Low representation of women in politics contravenes the country’s Gender Equality Act which prescribes that one gender should take no more than 60 percent of public leadership positions.
However, this law has been scorned by parties and voters alike.
Malawi, since 1994, has seen poor representation of women in the national assembly and last week’s 44— a 22 percent increase— is a far-off step towards equal representation being fought for in the 193 member House.
Though 305 women contested for parliamentary positions in this year’s elections, up by eight, fluctuations have been the order with 1994 having 10 female legislatures, 16 in 1999, 27 in 2004, 43 in 2009 and 32 in 2014.
Party politics have not been gender neutral, efforts have been made by most eminent structures to bar and disenfranchise women not just as leaders, but as voters as well.
Although the 50:50 Management Agency ensured female candidates got the vote across the board, innumerous issues continue to haunt women.
Law lecturer at Chancellor College and gender activist Ngeyi Kanyongolo says one of the issues to be looked at is whether the 50-50 campaign is good enough.
She says the campaign tries its best, but it is a project being run by donors and that political participation is a very big issue.
She observes that the ministry of gender should have taken the lead.
“The agenda we should be pushing now is for government to fund not just economic empowerment, but political empowerment for women as well.
“Law reforms that didn’t work in 2014 are immensely needed. At the rate we are going, it has become obvious that it will take us 20 years to achieve the 50 percent,”she says.
Kanyongolo says lessons need to be drawn from Rwanda, a country that has more than 60 percent representation of women in its Parliament.
May 21 for women, she says was a slight change, but not good enough when compared to the bench mark.

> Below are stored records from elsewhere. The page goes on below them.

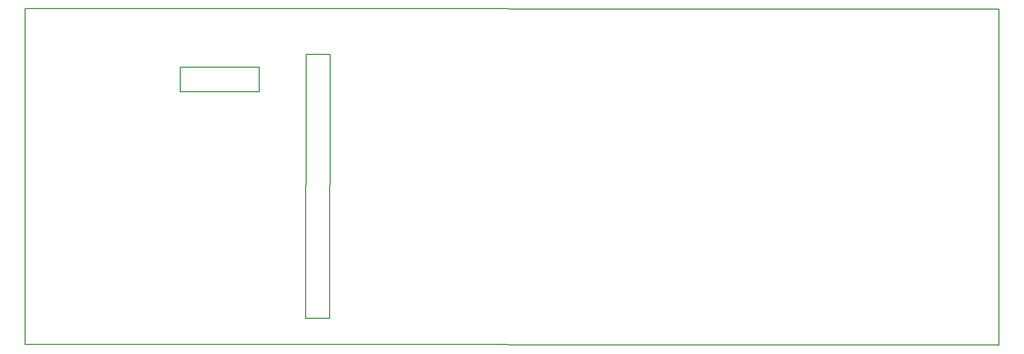
<source format=gbr>
G04 #@! TF.GenerationSoftware,KiCad,Pcbnew,(6.0.7-1)-1*
G04 #@! TF.CreationDate,2023-05-21T10:16:02+10:00*
G04 #@! TF.ProjectId,NEW_STANDBY_SHEILD,4e45575f-5354-4414-9e44-42595f534845,rev?*
G04 #@! TF.SameCoordinates,Original*
G04 #@! TF.FileFunction,Profile,NP*
%FSLAX46Y46*%
G04 Gerber Fmt 4.6, Leading zero omitted, Abs format (unit mm)*
G04 Created by KiCad (PCBNEW (6.0.7-1)-1) date 2023-05-21 10:16:02*
%MOMM*%
%LPD*%
G01*
G04 APERTURE LIST*
G04 #@! TA.AperFunction,Profile*
%ADD10C,0.150000*%
G04 #@! TD*
G04 APERTURE END LIST*
D10*
X124841000Y-121666000D02*
X279500000Y-121750000D01*
X149479000Y-77597000D02*
X149606000Y-77597000D01*
X169418000Y-117500400D02*
X169468800Y-75590400D01*
X124841000Y-68326000D02*
X279450000Y-68350000D01*
X173228000Y-117500400D02*
X169418000Y-117500400D01*
X149606000Y-77597000D02*
X162052000Y-77597000D01*
X149479000Y-81534000D02*
X149479000Y-77597000D01*
X173278800Y-75590400D02*
X173228000Y-117500400D01*
X162052000Y-81534000D02*
X149479000Y-81534000D01*
X279500000Y-121750000D02*
X279450000Y-68350000D01*
X124841000Y-68326000D02*
X124841000Y-121666000D01*
X169468800Y-75590400D02*
X173278800Y-75590400D01*
X162052000Y-77597000D02*
X162052000Y-81534000D01*
M02*

</source>
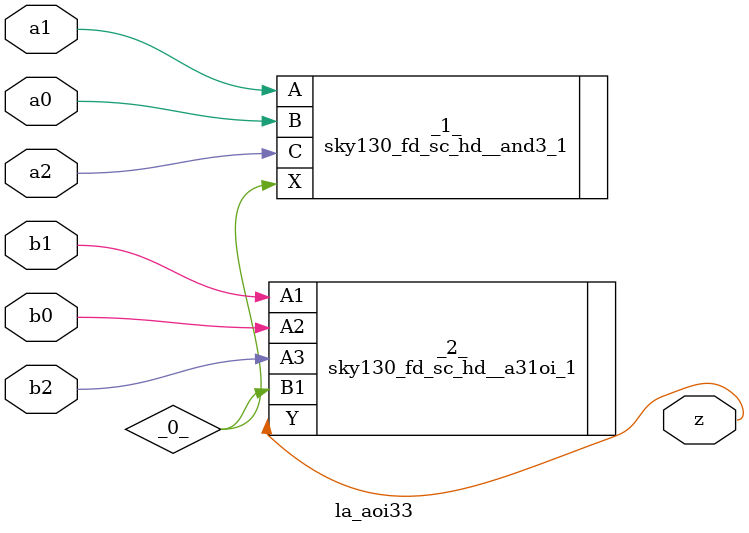
<source format=v>
/* Generated by Yosys 0.37 (git sha1 a5c7f69ed, clang 14.0.0-1ubuntu1.1 -fPIC -Os) */

module la_aoi33(a0, a1, a2, b0, b1, b2, z);
  wire _0_;
  input a0;
  wire a0;
  input a1;
  wire a1;
  input a2;
  wire a2;
  input b0;
  wire b0;
  input b1;
  wire b1;
  input b2;
  wire b2;
  output z;
  wire z;
  sky130_fd_sc_hd__and3_1 _1_ (
    .A(a1),
    .B(a0),
    .C(a2),
    .X(_0_)
  );
  sky130_fd_sc_hd__a31oi_1 _2_ (
    .A1(b1),
    .A2(b0),
    .A3(b2),
    .B1(_0_),
    .Y(z)
  );
endmodule

</source>
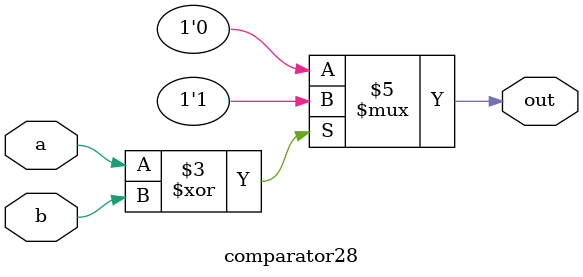
<source format=v>
module comparator28 (
    input wire a,
    input wire b,
    output reg out
);

always @(*) begin
    if (a ^ b == 1'b1)
        out = 1'b1;
    else
        out = 1'b0;
end

endmodule

</source>
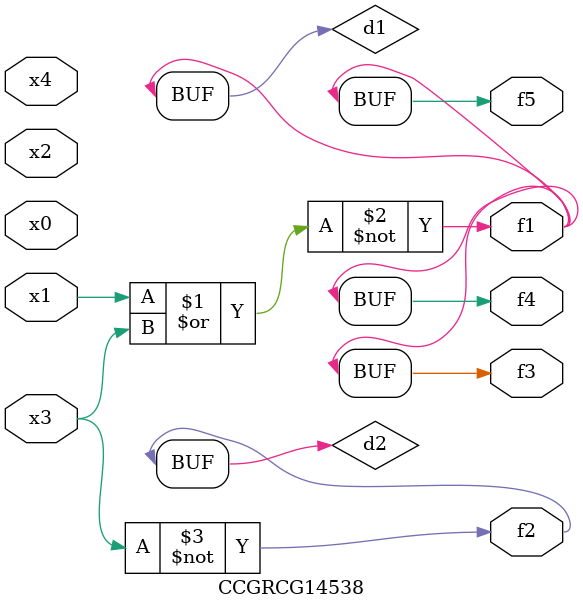
<source format=v>
module CCGRCG14538(
	input x0, x1, x2, x3, x4,
	output f1, f2, f3, f4, f5
);

	wire d1, d2;

	nor (d1, x1, x3);
	not (d2, x3);
	assign f1 = d1;
	assign f2 = d2;
	assign f3 = d1;
	assign f4 = d1;
	assign f5 = d1;
endmodule

</source>
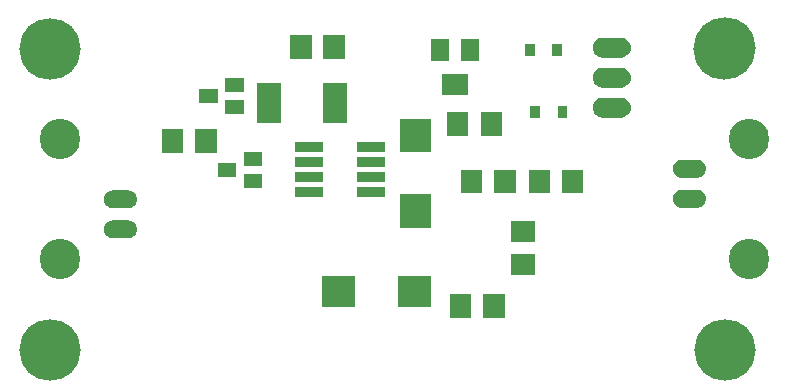
<source format=gbr>
G04 DipTrace 2.4.0.1*
%INTopMask.gbr*%
%MOIN*%
%ADD35C,0.1346*%
%ADD37C,0.2049*%
%FSLAX44Y44*%
G04*
G70*
G90*
G75*
G01*
%LNTopMask*%
%LPD*%
G36*
X14987Y14872D2*
X15697D1*
Y15661D1*
X14987D1*
Y14872D1*
G37*
G36*
X13884D2*
X14594D1*
Y15661D1*
X13884D1*
Y14872D1*
G37*
G36*
X22035Y8770D2*
Y9480D1*
X21246D1*
Y8770D1*
X22035D1*
G37*
G36*
Y7668D2*
Y8378D1*
X21246D1*
Y7668D1*
X22035D1*
G37*
G36*
X17546Y12874D2*
Y11770D1*
X18571D1*
Y12874D1*
X17546D1*
G37*
G36*
Y10354D2*
Y9250D1*
X18571D1*
Y10354D1*
X17546D1*
G37*
G36*
X14947Y6597D2*
X16051D1*
Y7622D1*
X14947D1*
Y6597D1*
G37*
G36*
X17467D2*
X18571D1*
Y7622D1*
X17467D1*
Y6597D1*
G37*
G36*
X22032Y15376D2*
X21703D1*
Y14969D1*
X22032D1*
Y15376D1*
G37*
G36*
X22937D2*
X22609D1*
Y14969D1*
X22937D1*
Y15376D1*
G37*
G36*
X22791Y12890D2*
X23119D1*
Y13297D1*
X22791D1*
Y12890D1*
G37*
G36*
X21885D2*
X22214D1*
Y13297D1*
X21885D1*
Y12890D1*
G37*
D37*
X28354Y15212D3*
X5857D3*
Y5169D3*
X28357Y15220D3*
Y5169D3*
G36*
X11695Y13500D2*
Y13026D1*
X12327D1*
Y13500D1*
X11695D1*
G37*
G36*
Y14248D2*
Y13774D1*
X12327D1*
Y14248D1*
X11695D1*
G37*
G36*
X10829Y13874D2*
Y13400D1*
X11461D1*
Y13874D1*
X10829D1*
G37*
G36*
X12324Y11025D2*
Y10551D1*
X12956D1*
Y11025D1*
X12324D1*
G37*
G36*
Y11773D2*
Y11299D1*
X12956D1*
Y11773D1*
X12324D1*
G37*
G36*
X11458Y11399D2*
Y10925D1*
X12090D1*
Y11399D1*
X11458D1*
G37*
G36*
X13563Y14071D2*
X12774D1*
Y12731D1*
X13563D1*
Y14071D1*
G37*
G36*
X15768D2*
X14979D1*
Y12731D1*
X15768D1*
Y14071D1*
G37*
G36*
X10307Y12524D2*
X9597D1*
Y11734D1*
X10307D1*
Y12524D1*
G37*
G36*
X11427D2*
X10717D1*
Y11734D1*
X11427D1*
Y12524D1*
G37*
G36*
X20278Y11177D2*
X19568D1*
Y10387D1*
X20278D1*
Y11177D1*
G37*
G36*
X21398D2*
X20688D1*
Y10387D1*
X21398D1*
Y11177D1*
G37*
G36*
X22534D2*
X21824D1*
Y10387D1*
X22534D1*
Y11177D1*
G37*
G36*
X23654D2*
X22944D1*
Y10387D1*
X23654D1*
Y11177D1*
G37*
G36*
X19823Y13099D2*
X19113D1*
Y12309D1*
X19823D1*
Y13099D1*
G37*
G36*
X20943D2*
X20232D1*
Y12309D1*
X20943D1*
Y13099D1*
G37*
G36*
X19913Y7028D2*
X19203D1*
Y6238D1*
X19913D1*
Y7028D1*
G37*
G36*
X21033D2*
X20323D1*
Y6238D1*
X21033D1*
Y7028D1*
G37*
G36*
X19589Y14808D2*
X20181D1*
Y15518D1*
X19589D1*
Y14808D1*
G37*
G36*
X18949Y13666D2*
X19817D1*
Y14376D1*
X18949D1*
Y13666D1*
G37*
G36*
X18585Y14808D2*
X19177D1*
Y15518D1*
X18585D1*
Y14808D1*
G37*
D35*
X6218Y8194D3*
Y12194D3*
G36*
X7957Y8896D2*
X7859Y8913D1*
X7769Y8965D1*
X7702Y9044D1*
X7667Y9142D1*
Y9245D1*
X7702Y9343D1*
X7769Y9422D1*
X7858Y9474D1*
X7957Y9491D1*
X8479D1*
X8577Y9474D1*
X8667Y9422D1*
X8734Y9343D1*
X8769Y9246D1*
Y9142D1*
X8734Y9045D1*
X8667Y8965D1*
X8578Y8914D1*
X8479Y8896D1*
X7957D1*
G37*
G36*
Y9896D2*
X7859Y9913D1*
X7769Y9965D1*
X7702Y10044D1*
X7667Y10142D1*
Y10245D1*
X7702Y10343D1*
X7769Y10422D1*
X7858Y10474D1*
X7957Y10491D1*
X8479D1*
X8577Y10474D1*
X8667Y10422D1*
X8734Y10343D1*
X8769Y10246D1*
Y10142D1*
X8734Y10045D1*
X8667Y9965D1*
X8578Y9914D1*
X8479Y9896D1*
X7957D1*
G37*
G36*
X14985Y11782D2*
Y12102D1*
X14035D1*
Y11782D1*
X14985D1*
G37*
G36*
Y11282D2*
Y11602D1*
X14035D1*
Y11282D1*
X14985D1*
G37*
G36*
Y10782D2*
Y11102D1*
X14035D1*
Y10782D1*
X14985D1*
G37*
G36*
Y10282D2*
Y10602D1*
X14035D1*
Y10282D1*
X14985D1*
G37*
G36*
X17045D2*
Y10602D1*
X16095D1*
Y10282D1*
X17045D1*
G37*
G36*
Y10782D2*
Y11102D1*
X16095D1*
Y10782D1*
X17045D1*
G37*
G36*
Y11282D2*
Y11602D1*
X16095D1*
Y11282D1*
X17045D1*
G37*
G36*
Y11782D2*
Y12102D1*
X16095D1*
Y11782D1*
X17045D1*
G37*
D35*
X29176Y12208D3*
Y8208D3*
G36*
X27437Y11506D2*
X27536Y11488D1*
X27625Y11437D1*
X27692Y11357D1*
X27728Y11260D1*
Y11156D1*
X27692Y11059D1*
X27626Y10980D1*
X27536Y10928D1*
X27438Y10910D1*
X26916D1*
X26817Y10928D1*
X26727Y10979D1*
X26661Y11059D1*
X26625Y11156D1*
Y11259D1*
X26660Y11357D1*
X26727Y11436D1*
X26817Y11488D1*
X26915Y11506D1*
X27437D1*
G37*
G36*
Y10506D2*
X27536Y10488D1*
X27625Y10437D1*
X27692Y10357D1*
X27728Y10260D1*
Y10156D1*
X27692Y10059D1*
X27626Y9980D1*
X27536Y9928D1*
X27438Y9910D1*
X26916D1*
X26817Y9928D1*
X26727Y9979D1*
X26661Y10059D1*
X26625Y10156D1*
Y10259D1*
X26660Y10357D1*
X26727Y10436D1*
X26817Y10488D1*
X26915Y10506D1*
X27437D1*
G37*
G36*
X24902Y15582D2*
X25014Y15562D1*
X25115Y15503D1*
X25191Y15414D1*
X25231Y15304D1*
Y15186D1*
X25191Y15076D1*
X25116Y14986D1*
X25014Y14927D1*
X24902Y14908D1*
X24302D1*
X24190Y14927D1*
X24088Y14986D1*
X24013Y15076D1*
X23973Y15186D1*
X23972Y15303D1*
X24012Y15413D1*
X24088Y15503D1*
X24189Y15562D1*
X24301Y15582D1*
X24902D1*
G37*
G36*
Y14582D2*
X25014Y14562D1*
X25115Y14503D1*
X25191Y14414D1*
X25231Y14304D1*
Y14186D1*
X25191Y14076D1*
X25116Y13986D1*
X25014Y13927D1*
X24902Y13908D1*
X24302D1*
X24190Y13927D1*
X24088Y13986D1*
X24013Y14076D1*
X23973Y14186D1*
X23972Y14303D1*
X24012Y14413D1*
X24088Y14503D1*
X24189Y14562D1*
X24301Y14582D1*
X24902D1*
G37*
G36*
Y13582D2*
X25014Y13562D1*
X25115Y13503D1*
X25191Y13414D1*
X25231Y13304D1*
Y13186D1*
X25191Y13076D1*
X25116Y12986D1*
X25014Y12927D1*
X24902Y12908D1*
X24302D1*
X24190Y12927D1*
X24088Y12986D1*
X24013Y13076D1*
X23973Y13186D1*
X23972Y13303D1*
X24012Y13413D1*
X24088Y13503D1*
X24189Y13562D1*
X24301Y13582D1*
X24902D1*
G37*
M02*

</source>
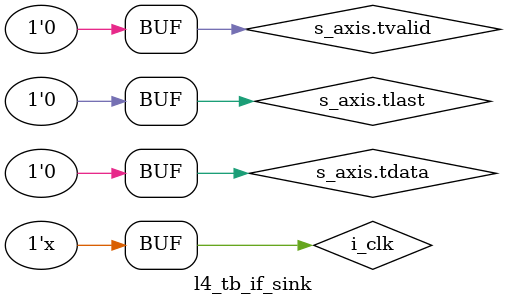
<source format=sv>
`timescale 1ns / 1ps


module l4_tb_if_sink#(
        parameter int G_BYT = 1,
        parameter int G_BIT_WIDTH = 8 * G_BYT
    )(
    
    );
    
    if_axis s_axis();

    bit i_clk = '0;
    
    localparam T_CLK = 1;
    localparam C_PACK_LENGTH = 10;

    l4_if_sink#( 
        .G_BYT       (G_BYT      ),
        .G_BIT_WIDTH (G_BIT_WIDTH)
    ) SINK (
        .i_clk  (i_clk ),
        .i_rst  ('0    ), 
        .s_axis (s_axis)
    );
    
    always#(T_CLK * 10) i_clk = ~i_clk;


    initial
    begin
    // Interface init
    s_axis.tvalid = '0;
    s_axis.tlast  = '0;
    s_axis.tdata  = '0;
    // States:
    // S0: Init

    // S1
    s_axis.tvalid = '1;  // Header is not coming in
    s_axis.tdata  = 72;
    #(T_CLK * 20)
    s_axis.tvalid = '0;
    
    // S2
    #(T_CLK * 20)
    s_axis.tvalid = '1;
    s_axis.tdata  = C_PACK_LENGTH;
    #(T_CLK * 20)

    // S3
    #(T_CLK * 20)
    for (int i = 1; i < C_PACK_LENGTH + 1; i++) begin
        s_axis.tdata = i;
        #(T_CLK * 20);
    end
    s_axis.tvalid = '0;

    // S4: Pause

    // S5
    #(T_CLK * 20)
    s_axis.tvalid = '1;
    s_axis.tdata  = 'h5B;  // h6E( for 30)
    s_axis.tlast  = '1;
    #(T_CLK * 20)
    s_axis.tvalid = '0;
    s_axis.tlast  = '0;
    s_axis.tdata  = '0;
    end

endmodule
</source>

Political commentator Mustapha Hussein says deliberate efforts need to be carried out to increase women’s representation.
Deliberate legislation in the constitution or quotas, for instance he agrees are what are propelling substantial increase of women in notable countries such as South Africa at 42.7 percent, Senegal at 41.1percent, 46 .2 percent for Namibia and Mozambique at 39.6 percent female legislatures.
The 1994 Malawi Constitution makes no provision for quotas to ensure women’s representation in elective bodies.
But it stipulates in Article 13 subsection (a) (i) on gender equality as it calls for “full participation of women in all spheres of Malawians society on the basis of equality with men.”
Hussein says political parties should also provide support as is the case with South Africa where parties have reserved a quota for women.
Though various programmes such as the 50-50, voter mobilisation by National Institution for Civic Education (Nice), these have helped.
“There’s still work to be done to overcome cultural, economic barriers and constrains such as the legal and policy frameworks.
“If quotas were provided, it would lead to substantial increase. As it is, it seems we are moving in circles sometimes we increase sometimes we fluctuate,” says Hussein.